“Today, we manufacture foam at five locations across India,” he said. “Along with those, we have six plants that convert it into end products such as sheets, rolls and mattresses.”
Sheela sells mattresses in India under the Sleepwell brand, a fully integrated division.
Selling mattresses across India requires a very efficient distribution network for the mattresses, Gautam explained. “We have about 110 distributors and, below them, about 5,000 retailers,” he said.
The company uses a range of channels to reach the market. “About 2,500 outlets are exclusive dealers and the rest are multi-brand outlets,” he explained. “They range in size from being very small to very big.” This diversity means that Sheela operates through franchises, as he believes the amount of work needed to manage that much real estate would be too great for a company of Sheela’s size.
Outside of India, Sheela is known for its 2005 acquisition of Joyce Foam. This followed a number of conversations between Joyce and Sheela, and ultimately came about after the Australian Competition and Consumer Commission prevented Pacific Brands from acquiring Joyce. The Australasian division of Sheela has its headquarters in Sydney, with units in all five of Australia’s big cities, and a further outpost in New Zealand.
“Joyce makes foam and supplies it to mattress and furniture makers,” Gautam said. “Frank Van Gough is the ceo in Australia. We learn a lot from each other, as the markets are completely different.”
He added that, for example, Sheela’s IT works extremely well in Australia, while some of the bedding developments pioneered in Australia are starting to make their way into the Indian market. “We have had the experience of managing something which is really another culture at a distance,” Gautam said.
After 45 years as a private, family owned company, Sheela Foam floated on the Bombay stock market in 2016.
The flotation was not simply to raise money, he explained. Rather, it was designed to help it develop the tools it needed, and broaden the scope of experience at senior levels while separating the company’s ownership, business direction and management functions at the firm.
“Currently, 14% of Sheela is floated, and 86% is still owned by the family,” Gautam explains. But, he added, under Indian law this must rise to 25% of the firm within three years.
The flotation will also give Sheela the ability to move more quickly if a suitable acquisition target were to present itself.
Gautam shares many family companies’ dislike of debt financing. “We have been very debt averse as a company, because without debt you’re more in control of your destiny,” he said.
It would be a mistake to think that producing foam alone is what interests Sheela, however. “That’s not priority one,” Gautam said. “I think the business in Australia works very well. It gives us the flavour of a western market, a developed market but do we need more of it? Probably not.

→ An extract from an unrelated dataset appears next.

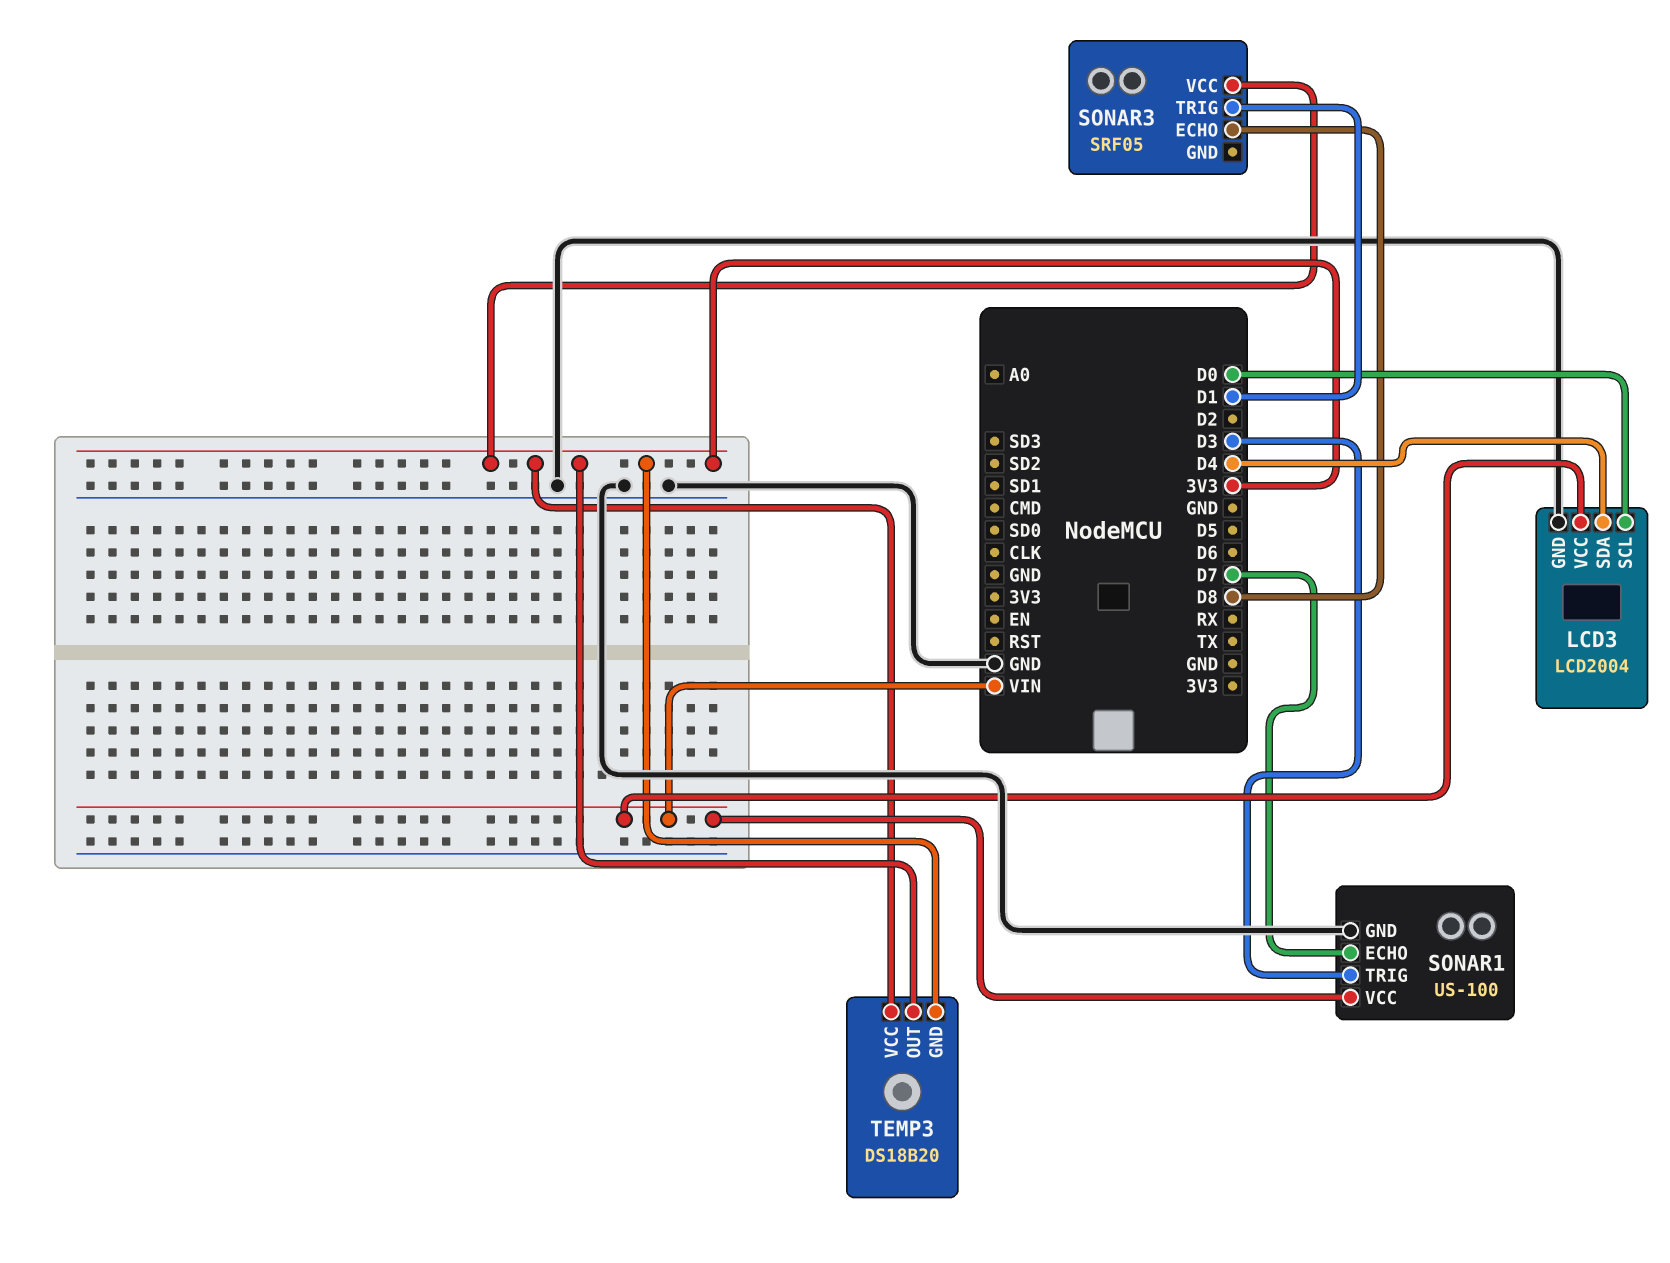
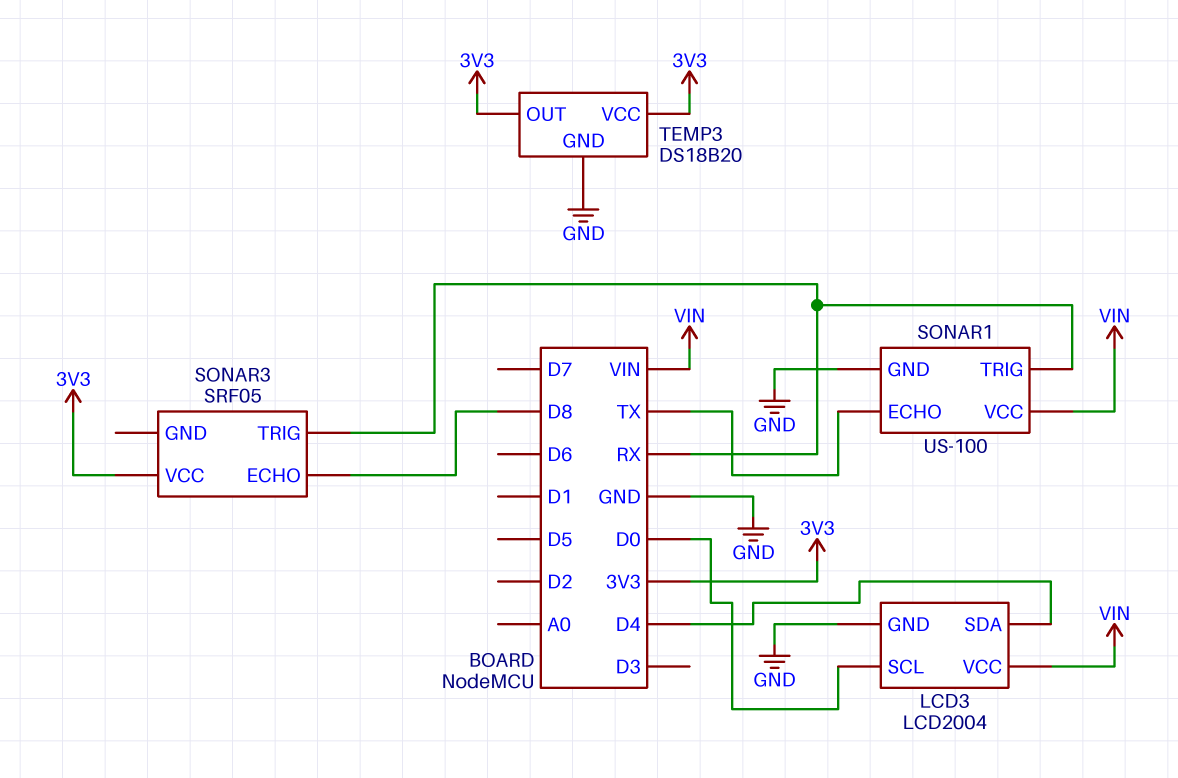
SONAR1 pin ECHO: D7 -> TX
SONAR1 pin TRIG: D3 -> RX
SONAR3 pin TRIG: D1 -> RX
TEMP3 pin GND: 3V3 -> GND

“We are in the foam business and also in the mattress business. India is very diverse, but we understand it better than ever before. There’s opportunity here.”
Sheela Foam specialises in selling mattresses produced with unfilled flexible polyurethane foam, placing it in the upper end of the market, a place it has held since the outset. Could that change? “There is no doubt that there is a large bottom-of-the-pyramid that exists. We have some thoughts on how to address the market without compromising the brand,” Gautam explained.
But there are complications. Distribution channels at the bottom of the mattress market in India are rather different to Sheela’s route to market through Sleepwell. There is also the risk to its reputation, and the firm is keen to retain the brand equity already built up by the established business
For now, it is clear that Sheela is putting a real focus on quality. This comes through when discussing the recent purchase of a vertical vacuum foaming machine from Opus of the UK.
“All of our machines are top-of-the-line,” Gautam said. “And the plant next door in Delhi is probably top-of-the-order. It makes both ester and ether foam.
“We have known about vacuum foaming for a long time, but we never had any capacity until patents started expiring. Then we were the first company in Australia to put a variable pressure foam machine in.” This was a horizontally configured vacuum foaming machine, he said.
The new plant uses a vertical foam machine in a variable pressure chamber.
“We call it a VertiVac, a vertical machine with a vacuum,” Gautam said. “I believe it is the first designed to be used commercially anywhere.”
It is in production without methylene chloride or blowing agents, and foam with a density of 11kg/m³ can be produced. “This is extremely soft and can be used to replace polyester fibre in mattresses quilting,” Gautam said. “Our in-house consumption of polyester wadding for this application is large and this will supply all the firm’s needs in the future.”